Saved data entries

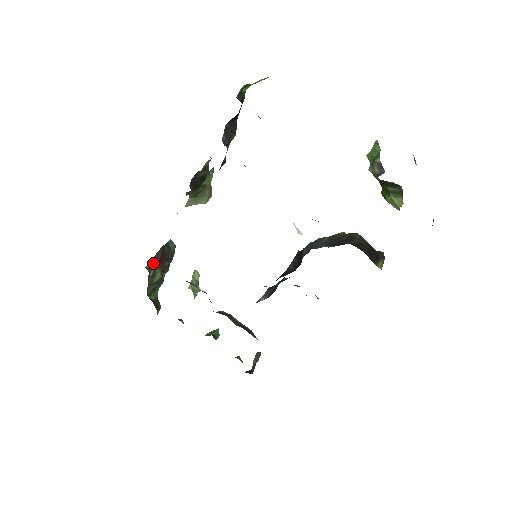
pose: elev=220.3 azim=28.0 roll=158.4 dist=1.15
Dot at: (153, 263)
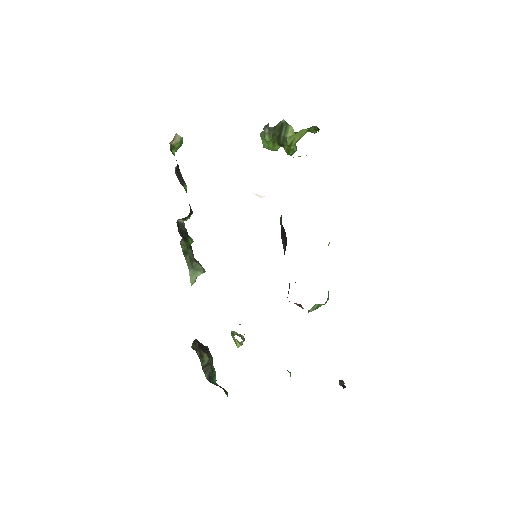
Dot at: (195, 347)
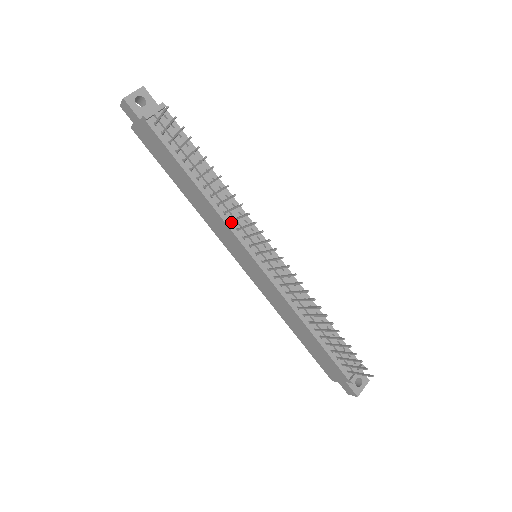
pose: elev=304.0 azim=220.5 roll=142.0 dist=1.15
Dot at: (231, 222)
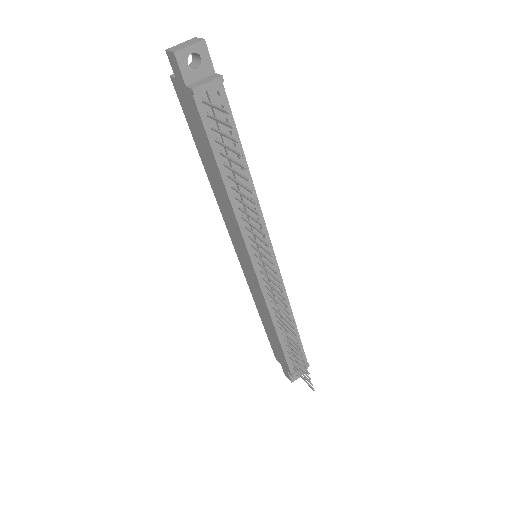
Dot at: (245, 227)
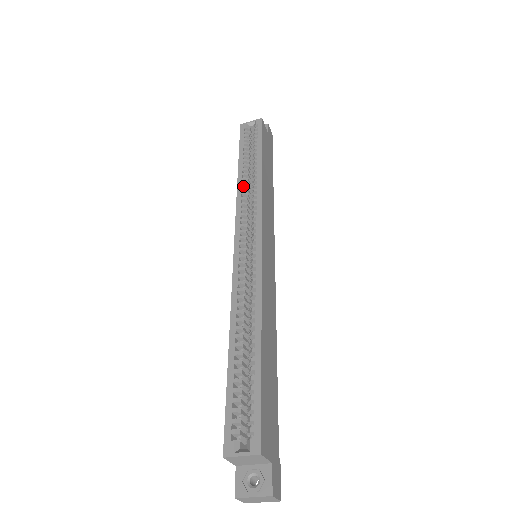
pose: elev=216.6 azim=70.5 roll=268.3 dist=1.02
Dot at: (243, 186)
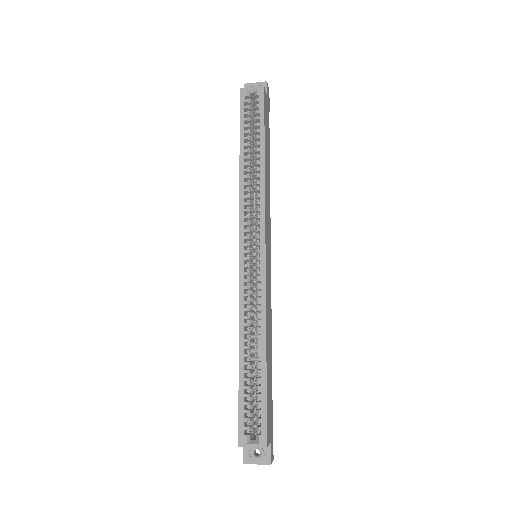
Dot at: (245, 179)
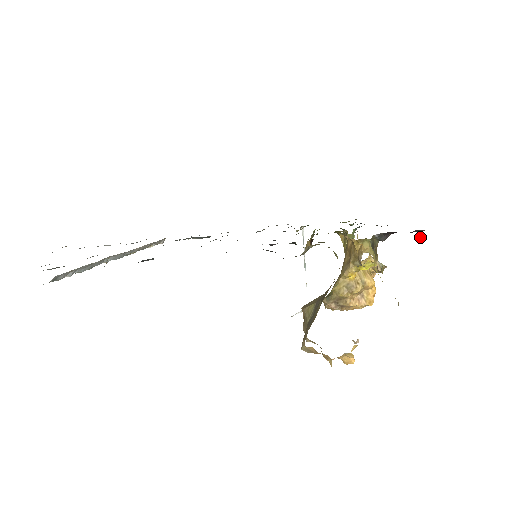
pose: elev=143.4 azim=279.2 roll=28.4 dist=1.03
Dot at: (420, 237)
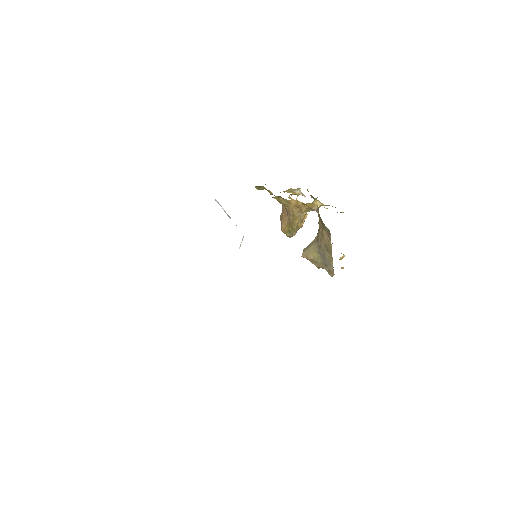
Dot at: occluded
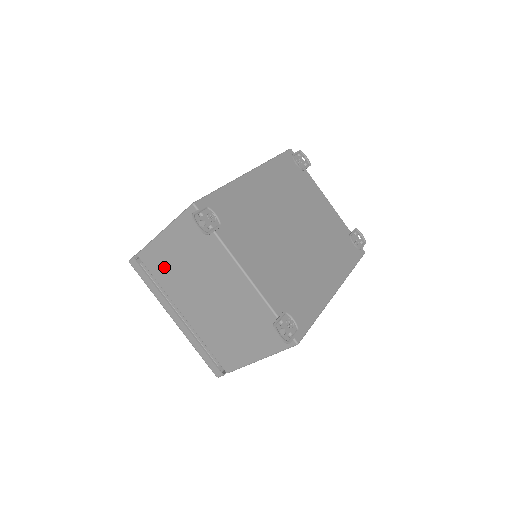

WHAT YOU NEED TO DO:
Can you return every text line of the entries above word for word, in order and without the pictures?

RESULT OF THIS TASK:
pose: elev=220.3 azim=28.0 roll=158.4 dist=1.15
Dot at: (153, 263)
Dot at: (195, 347)
pose: elev=304.0 azim=220.5 roll=142.0 dist=1.15
Dot at: (231, 222)
Dot at: (245, 227)
pose: elev=216.6 azim=70.5 roll=268.3 dist=1.02
Dot at: (243, 186)
Dot at: (245, 179)
pose: elev=143.4 azim=279.2 roll=28.4 dist=1.03
Dot at: (420, 237)
Dot at: occluded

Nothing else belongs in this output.